Saat ditangkap Edi sempat protes, namun karena penyidik menyatakan sudah memiliki bukti kuat akhirnya Edi kembali digiring ke ruangan penyidik untuk menjalani pemeriksaan. Setelah diperiksa kembali, akhirnya Edi ditahan. Edi yang merupakan Caleg Partai Amanat Nasional (PAN) Dapil III Tanjungpinang itu tidak dapat berbuat banyak, walau didampingi banyak pengacara.

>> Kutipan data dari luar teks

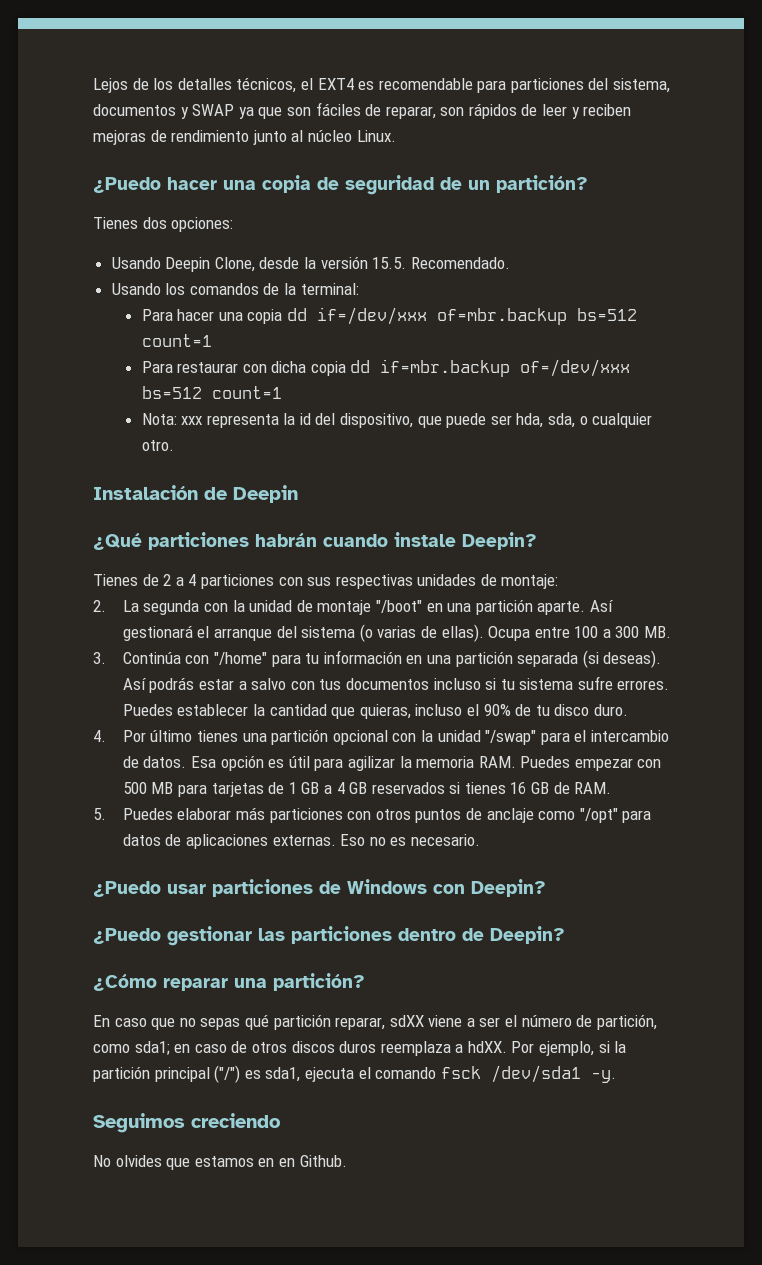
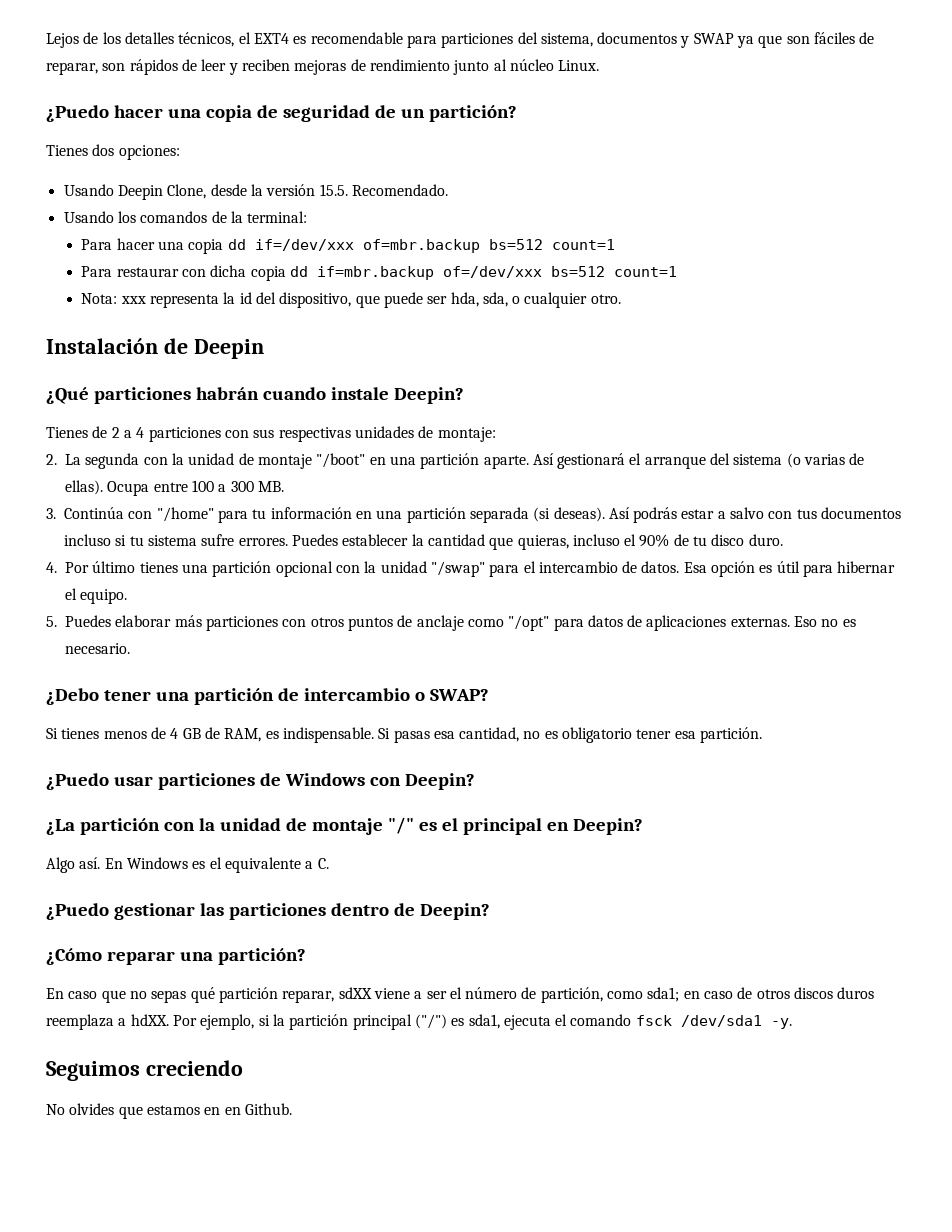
[347,756,662,771] [122,782,612,797] agilizar la memoria RAM. Puedes empezar con 500 MB para tarjetas de 1 GB a 4 GB reservados si tienes 16 GB de RAM. -> [837,561,896,573] [65,588,128,604] hibernar el equipo.
(480, 840) none -> [46,688,489,705] [46,727,763,743] // ¿Debo tener una partición de intercambio o SWAP? // Si tienes menos de 4 GB de RAM, es indispensable. Si pasas esa cantidad, no es obligatorio tener esa partición.
(546, 888) none -> [46,817,643,835] [46,857,329,873] // ¿La partición con la unidad de montaje "/" es el principal en Deepin? // Algo así. En Windows es el equivalente a C.

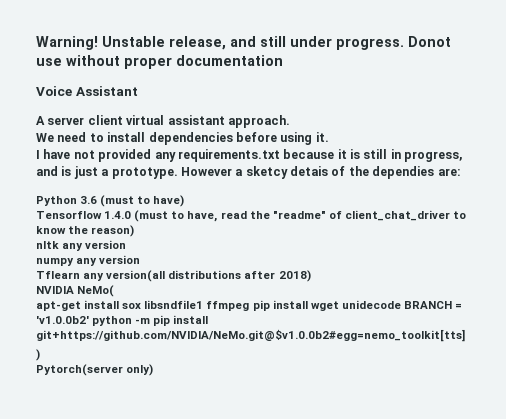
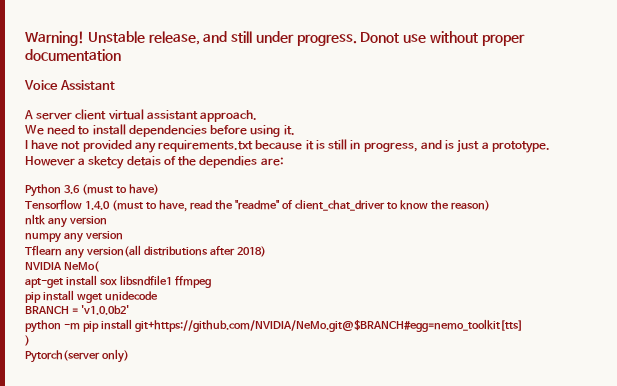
(250, 306) none -> (211, 282) //
(401, 304) none -> (158, 296) //
(89, 320) none -> (129, 310) //
[36,329,465,342] git+https://github.com/NVIDIA/NeMo.git@$v1.0.0b2#egg=nemo_toolkit[tts] -> [134,319,523,332] git+https://github.com/NVIDIA/NeMo.git@$BRANCH#egg=nemo_toolkit[tts]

Sebelumnya Edi dan istri, Ika Yulia dilaporkan oleh Direktur PT Terira Pratiwi Developmend (TPD) Anggelinus, Senin 2 April2012 lalu. Kedunya diduga melakukan tindak pidana, menyuruh menempatkan keterangan palsu pada akta otentik yang kebenaranya dibuktikan dengan akta tersebut atau sertifikat hak milik, keduanya diduga melangar pasal 266 ayat 1 KUHP. “Keduanya diduga mengunakan surat palsu menguasai lahan diatas lahan PT TPD, keterangan palsu tersebut dituangkan terlapor dalam SHM tersebut,” ujar kuasa hukum PT TPD, Hendie Devitra SHMH, kepada Kepri Update.com, Senin (16/9).
Laporan Angelinus tersebut tertuang dalam Laporan polisi Nomor LP/31/IV/2012/Siaga. SPKT. Dalam laporan tersebut dugaan tindak pidana menyuruh menempatkan keterangan palsu pada akta otentik, dilakukan terlapor sekitar Pebruari dan Maret 2007 lalu, di kelurahan Dompak Kecamatan Bukit Bestari. Edi Rustandi dan Ika Yulia menguasai lahan seluas 40.000 meter persegi di Dompak, Bukit Bestari dan lahan tersebut disewakan kepada PT Aneka Tambang Tbk sejak 2007 hingga 2010 dan PT Antam Resourcindo sejak 2010 hingga 2012. Mereka memiliki sertifikat hal milik (SHM) nomor 3172 tertangal 3 Januari 2007 dan nomor 3173 tertangal 3 Januari 2007.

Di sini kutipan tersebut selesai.